The scope of the trial has widened to include adolescent patients aged between 10 and 17 years who are suffering from the same condition.
Inaxaplin showed promising results in previous phase 2a proof-of-concept data. It reported a significant and clinically meaningful average reduction of 47.6% over 13 weeks in the urine protein to creatinine ratio (UPCR). This reveals preliminary evidence that an oral small molecule APOL1 inhibitor, such as inaxaplin, could be instrumental in reducing proteinuria in patients with AMKD.
The Phase 3 phase of the study was guided by the recommendations from an Independent Data Monitoring Committee (IDMC), which suggested using a single 45mg daily dosage of inaxaplin. The committee also endorsed the inclusion of adolescent AMKD patients aged 10 to 17 in the study.

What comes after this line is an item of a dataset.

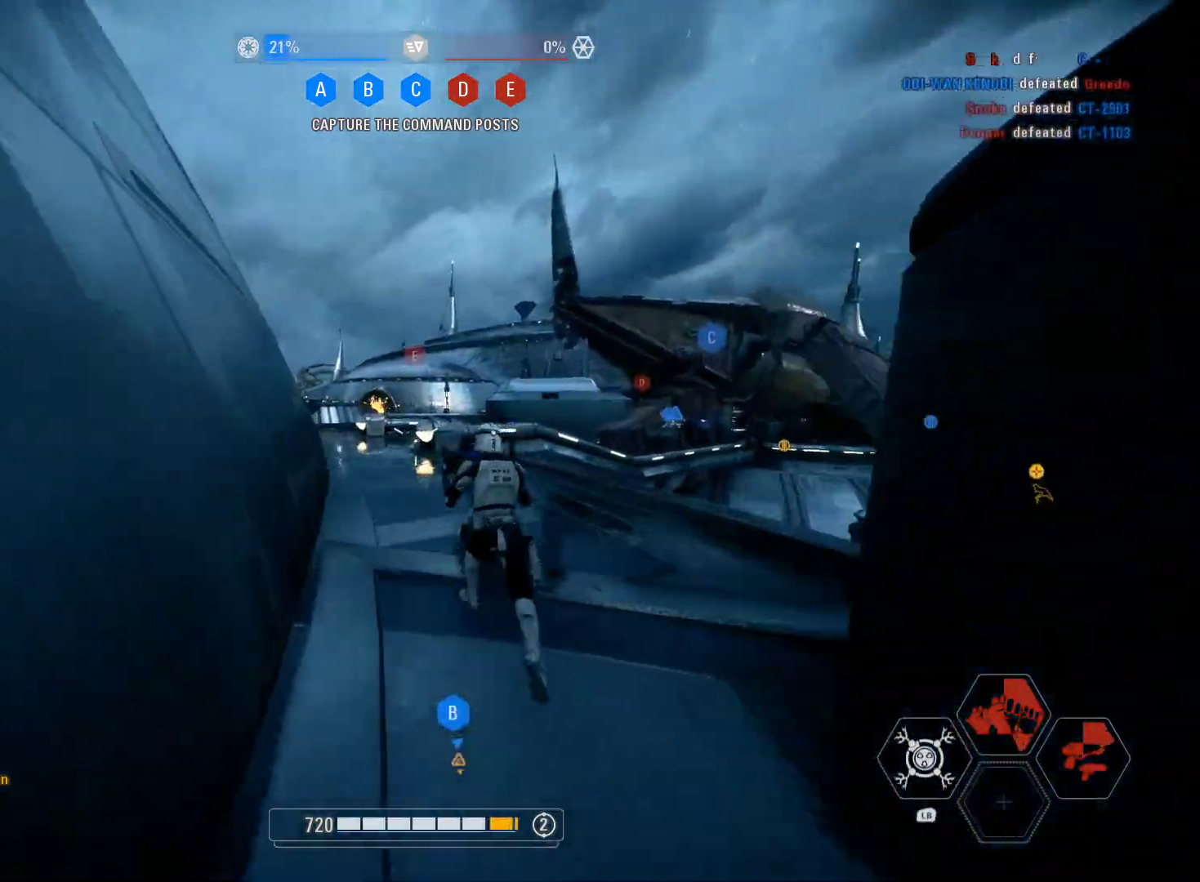
{"buttons": ["L3"], "left_stick": "up", "right_stick": "center", "events": [[250, "right_stick", "center"]]}
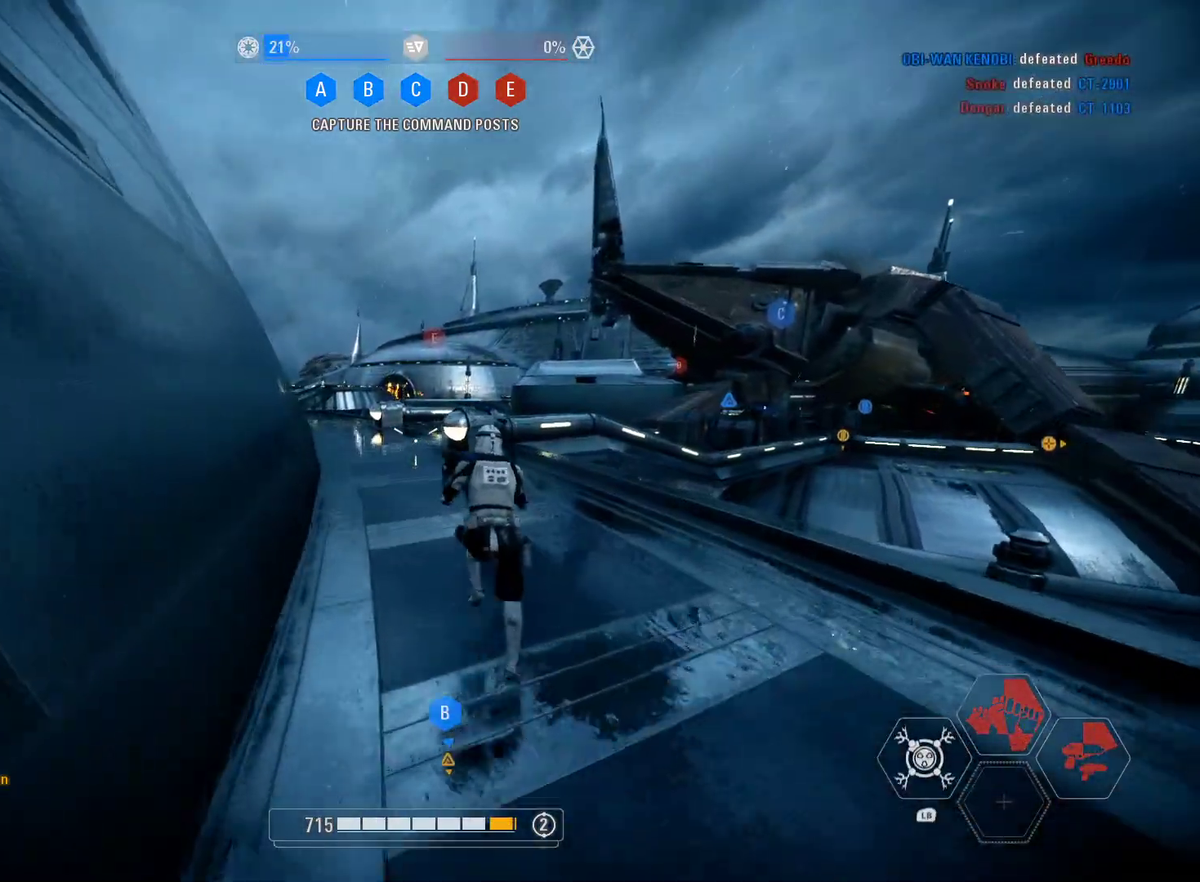
{"buttons": ["L3"], "left_stick": "up", "right_stick": "down-left", "events": [[300, "right_stick", "down-left"]]}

In addition, the U.S. Food and Drug Administration (FDA) has bestowed upon inaxaplin the labels of Rare Pediatric Disease Designation (RPD) and Breakthrough Therapy Designation (BTD) for APOL1-mediated focal segmental glomerulosclerosis (FSGS).
The European Medicines Agency (EMA) also granted inaxaplin Priority Medicines (PRIME) and Orphan Drug designations for the treatment of AMKD.